** Opening MATERIAL TO PROCESS block **
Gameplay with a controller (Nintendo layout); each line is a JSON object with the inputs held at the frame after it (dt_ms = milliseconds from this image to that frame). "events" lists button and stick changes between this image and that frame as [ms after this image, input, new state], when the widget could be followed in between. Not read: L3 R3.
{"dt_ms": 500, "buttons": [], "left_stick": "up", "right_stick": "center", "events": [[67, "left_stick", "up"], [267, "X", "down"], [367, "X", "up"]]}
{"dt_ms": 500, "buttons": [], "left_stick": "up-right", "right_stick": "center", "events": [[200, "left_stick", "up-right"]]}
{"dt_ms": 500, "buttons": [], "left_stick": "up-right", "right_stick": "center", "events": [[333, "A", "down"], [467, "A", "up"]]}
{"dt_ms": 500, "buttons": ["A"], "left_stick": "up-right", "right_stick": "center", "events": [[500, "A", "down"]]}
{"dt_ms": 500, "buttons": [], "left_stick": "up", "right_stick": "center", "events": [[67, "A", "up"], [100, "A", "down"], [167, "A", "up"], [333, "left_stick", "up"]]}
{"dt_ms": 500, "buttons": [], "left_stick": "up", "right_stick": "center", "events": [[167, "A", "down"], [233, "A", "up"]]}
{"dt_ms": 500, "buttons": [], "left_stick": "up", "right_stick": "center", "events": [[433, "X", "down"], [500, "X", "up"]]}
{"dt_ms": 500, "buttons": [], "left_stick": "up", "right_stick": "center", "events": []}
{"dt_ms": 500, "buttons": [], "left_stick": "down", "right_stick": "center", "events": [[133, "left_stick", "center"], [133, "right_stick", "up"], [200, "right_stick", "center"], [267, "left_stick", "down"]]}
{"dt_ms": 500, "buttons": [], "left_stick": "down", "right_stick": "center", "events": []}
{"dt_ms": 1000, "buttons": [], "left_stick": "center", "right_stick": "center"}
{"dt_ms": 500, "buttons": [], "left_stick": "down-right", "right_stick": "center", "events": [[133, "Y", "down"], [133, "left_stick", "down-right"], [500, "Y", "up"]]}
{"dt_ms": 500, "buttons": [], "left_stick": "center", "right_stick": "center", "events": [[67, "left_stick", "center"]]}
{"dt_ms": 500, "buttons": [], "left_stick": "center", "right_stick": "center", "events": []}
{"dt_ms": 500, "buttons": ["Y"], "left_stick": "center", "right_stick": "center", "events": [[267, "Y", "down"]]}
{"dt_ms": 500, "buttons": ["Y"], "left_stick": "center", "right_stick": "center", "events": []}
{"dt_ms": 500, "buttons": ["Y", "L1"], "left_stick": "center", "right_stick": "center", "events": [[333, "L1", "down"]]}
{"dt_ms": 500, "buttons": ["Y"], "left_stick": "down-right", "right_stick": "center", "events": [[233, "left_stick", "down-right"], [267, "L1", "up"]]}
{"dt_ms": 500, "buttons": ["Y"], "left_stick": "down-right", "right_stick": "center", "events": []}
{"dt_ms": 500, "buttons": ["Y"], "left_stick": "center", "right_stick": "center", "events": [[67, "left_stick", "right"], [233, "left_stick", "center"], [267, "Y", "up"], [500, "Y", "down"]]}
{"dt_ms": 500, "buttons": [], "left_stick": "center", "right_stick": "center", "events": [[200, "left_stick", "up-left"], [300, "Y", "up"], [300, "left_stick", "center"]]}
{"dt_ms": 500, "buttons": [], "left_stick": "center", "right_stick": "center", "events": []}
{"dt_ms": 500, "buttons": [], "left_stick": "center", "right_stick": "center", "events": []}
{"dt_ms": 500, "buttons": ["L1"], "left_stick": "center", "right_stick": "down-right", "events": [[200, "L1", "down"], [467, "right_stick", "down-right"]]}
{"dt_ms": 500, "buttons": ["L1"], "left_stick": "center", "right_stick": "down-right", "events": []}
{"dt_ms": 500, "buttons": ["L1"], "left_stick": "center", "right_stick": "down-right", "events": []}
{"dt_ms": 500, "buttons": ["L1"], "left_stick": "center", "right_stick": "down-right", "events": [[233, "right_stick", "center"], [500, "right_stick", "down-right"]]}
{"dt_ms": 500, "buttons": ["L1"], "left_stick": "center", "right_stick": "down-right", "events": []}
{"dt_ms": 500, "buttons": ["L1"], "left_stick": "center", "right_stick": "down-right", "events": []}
** Closing MATERIAL TO PROCESS block **
Nothing is to be left out; reproduce each record exactly.

TASK OUTPUT »
Gameplay with a controller (Nintendo layout); each line is a JSON object with the inputs held at the frame after it (dt_ms = milliseconds from this image to that frame). "events" lists button and stick changes between this image and that frame as [ms after this image, input, new state], when the widget could be followed in between. Not read: L3 R3.
{"dt_ms": 500, "buttons": [], "left_stick": "up", "right_stick": "center", "events": [[67, "left_stick", "up"], [267, "X", "down"], [367, "X", "up"]]}
{"dt_ms": 500, "buttons": [], "left_stick": "up-right", "right_stick": "center", "events": [[200, "left_stick", "up-right"]]}
{"dt_ms": 500, "buttons": [], "left_stick": "up-right", "right_stick": "center", "events": [[333, "A", "down"], [467, "A", "up"]]}
{"dt_ms": 500, "buttons": ["A"], "left_stick": "up-right", "right_stick": "center", "events": [[500, "A", "down"]]}
{"dt_ms": 500, "buttons": [], "left_stick": "up", "right_stick": "center", "events": [[67, "A", "up"], [100, "A", "down"], [167, "A", "up"], [333, "left_stick", "up"]]}
{"dt_ms": 500, "buttons": [], "left_stick": "up", "right_stick": "center", "events": [[167, "A", "down"], [233, "A", "up"]]}
{"dt_ms": 500, "buttons": [], "left_stick": "up", "right_stick": "center", "events": [[433, "X", "down"], [500, "X", "up"]]}
{"dt_ms": 500, "buttons": [], "left_stick": "up", "right_stick": "center", "events": []}
{"dt_ms": 500, "buttons": [], "left_stick": "down", "right_stick": "center", "events": [[133, "left_stick", "center"], [133, "right_stick", "up"], [200, "right_stick", "center"], [267, "left_stick", "down"]]}
{"dt_ms": 500, "buttons": [], "left_stick": "down", "right_stick": "center", "events": []}
{"dt_ms": 1000, "buttons": [], "left_stick": "center", "right_stick": "center"}
{"dt_ms": 500, "buttons": [], "left_stick": "down-right", "right_stick": "center", "events": [[133, "Y", "down"], [133, "left_stick", "down-right"], [500, "Y", "up"]]}
{"dt_ms": 500, "buttons": [], "left_stick": "center", "right_stick": "center", "events": [[67, "left_stick", "center"]]}
{"dt_ms": 500, "buttons": [], "left_stick": "center", "right_stick": "center", "events": []}
{"dt_ms": 500, "buttons": ["Y"], "left_stick": "center", "right_stick": "center", "events": [[267, "Y", "down"]]}
{"dt_ms": 500, "buttons": ["Y"], "left_stick": "center", "right_stick": "center", "events": []}
{"dt_ms": 500, "buttons": ["Y", "L1"], "left_stick": "center", "right_stick": "center", "events": [[333, "L1", "down"]]}
{"dt_ms": 500, "buttons": ["Y"], "left_stick": "down-right", "right_stick": "center", "events": [[233, "left_stick", "down-right"], [267, "L1", "up"]]}
{"dt_ms": 500, "buttons": ["Y"], "left_stick": "down-right", "right_stick": "center", "events": []}
{"dt_ms": 500, "buttons": ["Y"], "left_stick": "center", "right_stick": "center", "events": [[67, "left_stick", "right"], [233, "left_stick", "center"], [267, "Y", "up"], [500, "Y", "down"]]}
{"dt_ms": 500, "buttons": [], "left_stick": "center", "right_stick": "center", "events": [[200, "left_stick", "up-left"], [300, "Y", "up"], [300, "left_stick", "center"]]}
{"dt_ms": 500, "buttons": [], "left_stick": "center", "right_stick": "center", "events": []}
{"dt_ms": 500, "buttons": [], "left_stick": "center", "right_stick": "center", "events": []}
{"dt_ms": 500, "buttons": ["L1"], "left_stick": "center", "right_stick": "down-right", "events": [[200, "L1", "down"], [467, "right_stick", "down-right"]]}
{"dt_ms": 500, "buttons": ["L1"], "left_stick": "center", "right_stick": "down-right", "events": []}
{"dt_ms": 500, "buttons": ["L1"], "left_stick": "center", "right_stick": "down-right", "events": []}
{"dt_ms": 500, "buttons": ["L1"], "left_stick": "center", "right_stick": "down-right", "events": [[233, "right_stick", "center"], [500, "right_stick", "down-right"]]}
{"dt_ms": 500, "buttons": ["L1"], "left_stick": "center", "right_stick": "down-right", "events": []}
{"dt_ms": 500, "buttons": ["L1"], "left_stick": "center", "right_stick": "down-right", "events": []}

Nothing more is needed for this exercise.